Not for one moment during this entire operation had Ruggert quit caterwauling down there in that hole. It made me sick to hear it, what with a bloody ear to sew back on, and him howling like a dog, I could hardly eat my beans once they was warm. But I did. Choctaw ate his usual three plates full.
Next time I asked Ruggert to toss up his gun, he tried to, and it took him three tries to get it to the edge, where I could catch it. Choctaw felt spry enough to have me tie my rope to him and lower him down. I had a couple of firebrands on the side of the hole, and they gave some light down there. It was a pretty good drop. Twenty feet or more, I reckon.

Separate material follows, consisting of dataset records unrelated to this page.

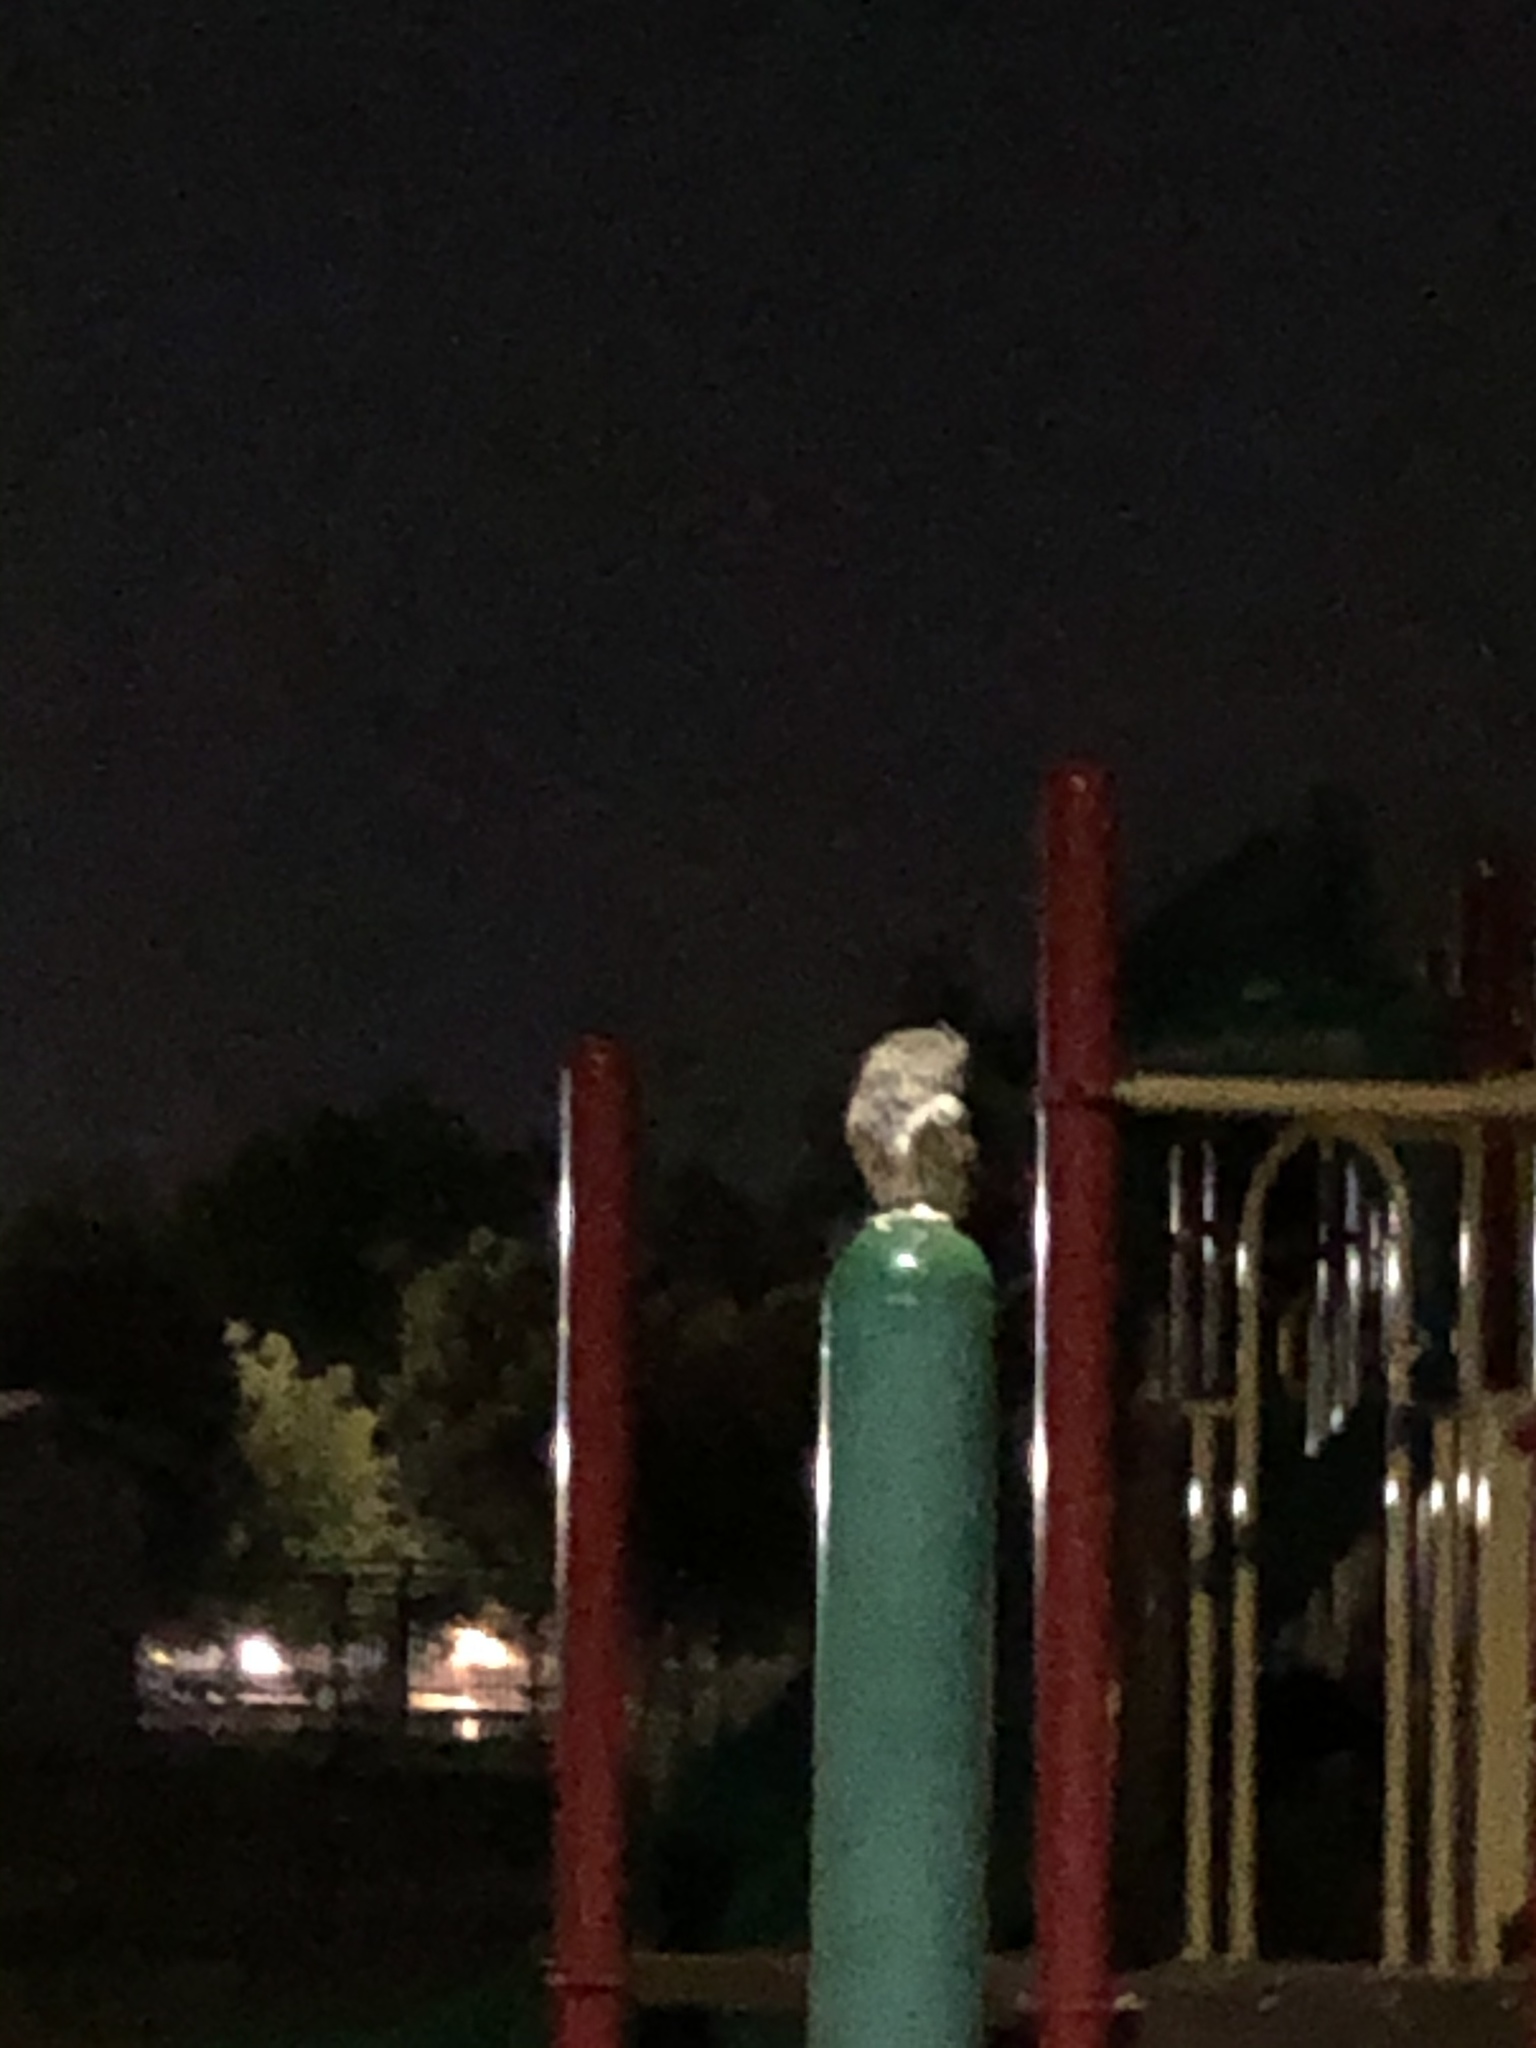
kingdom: Animalia
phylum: Chordata
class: Aves
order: Strigiformes
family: Strigidae
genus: Megascops
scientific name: Megascops kennicottii
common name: Western screech-owl
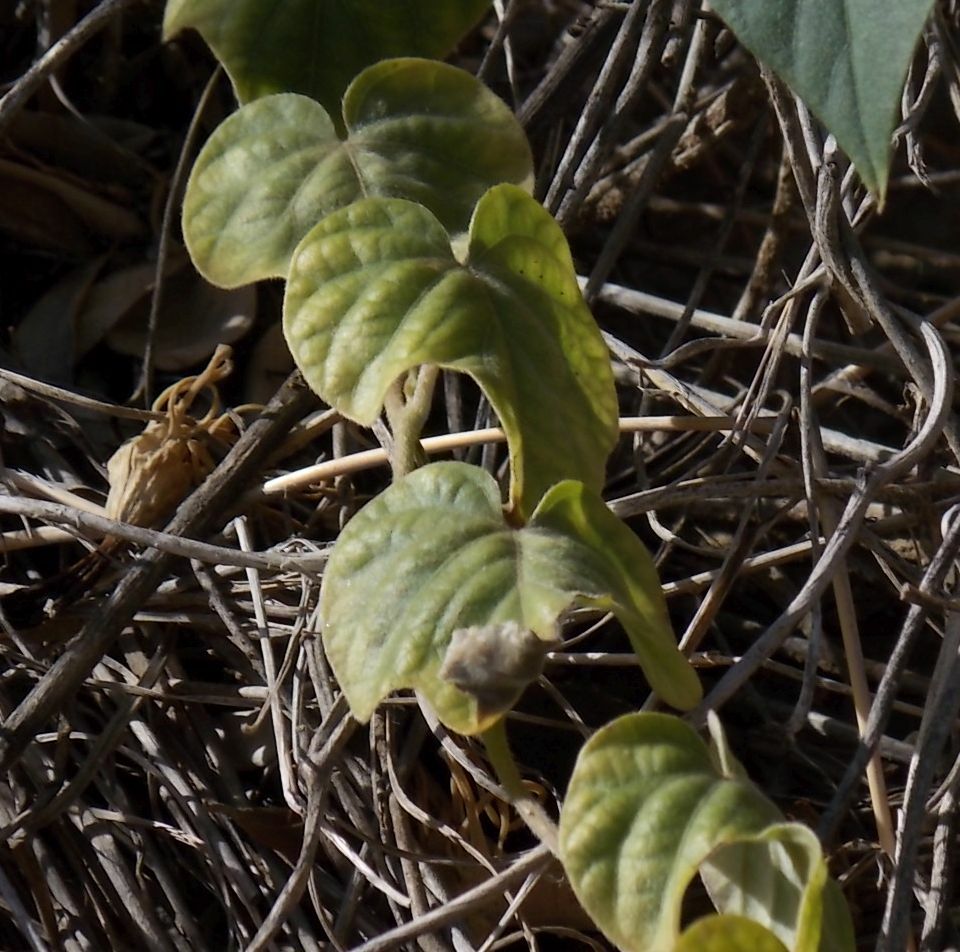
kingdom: Plantae
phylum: Tracheophyta
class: Magnoliopsida
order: Solanales
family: Convolvulaceae
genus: Ipomoea
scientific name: Ipomoea indica
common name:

“Well,” Choctaw called up. “The good news for you is his leg is broken. The bad news for him is his leg is broken.”
“Oh, shut up and pull me out of here,” Ruggert said.
“He wants out,” Choctaw said.
“You bastards,” Ruggert said. “Pull me out of this hole.”
Choctaw tied the rope around him and then helped him as I pulled him up, Ruggert screamed in pain all the way to the top. I dragged him against the wall and looked him over for weapons, but he didn’t have any on him. His leg was like a limp dishrag. I had removed my slicker, and Ruggert looked at the badge on my shirt.
When Ruggert got his breath back, he said, “You really are a marshal.”
“I am,” I said.
I untied the rope from him, used it to pull Choctaw up.
It was bright in the cave with that big fire, and Choctaw used the light to look Ruggert’s leg over. “Well, if you was one that could do the reel on the dance floor, you ain’t going to do it again. You might can skip a little.”
“Up to Judge Parker’s trapdoor,” I said.
Choctaw and I tried to take turns sleeping, but Ruggert was in such pain he moaned and carried on all night. First light Choctaw got his hatchet and went out and cut some limbs to bind up Ruggert’s leg. Ruggert passed out when Choctaw set it straight and tied it up.
In the meantime I went out and caught up two of the stolen horses and was able to herd up Bump’s two milk cows. They was anxious to let me milk them, they was in such pain, and I squatted down and did so, squirting the milk out on the ground. They had lots of it, and when I finished their tits was slack. They followed me like dogs to the mouth of the cave.
The fire had gone out, and the morning was warming up when we put the bodies of Pinocchio Joe and Doolittle side by side across one of the horses I had caught. We got Ruggert mounted on another.
We got our horses out of the tree line, and with the milk cows following us, we started out. We made Bump’s place by nightfall, returned the milk cows, and barely managed to keep him from killing Ruggert with a hoe. What worked to Ruggert’s advantage was Bump was still seeing double. Anyway, we left the cows, which Bump hugged a little too warmly for my taste, and went on a piece and pitched camp. We had thought about staying at Bump’s place but was afraid his vision would clear in the night and he’d chop Ruggert’s head off like a snake, or we would find him and his cows in positions that could embarrass all of us.
Our camp was uncomfortable, as the ground was still wet, but it was what we had—a place under a tree laying on damp bedrolls. Ruggert moaned and cried and started complaining nonstop of how he couldn’t sleep, as he was in too much pain. After a bit Choctaw got his rifle and went over and hit Ruggert a solid blow in the head, said, “That will help him sleep.”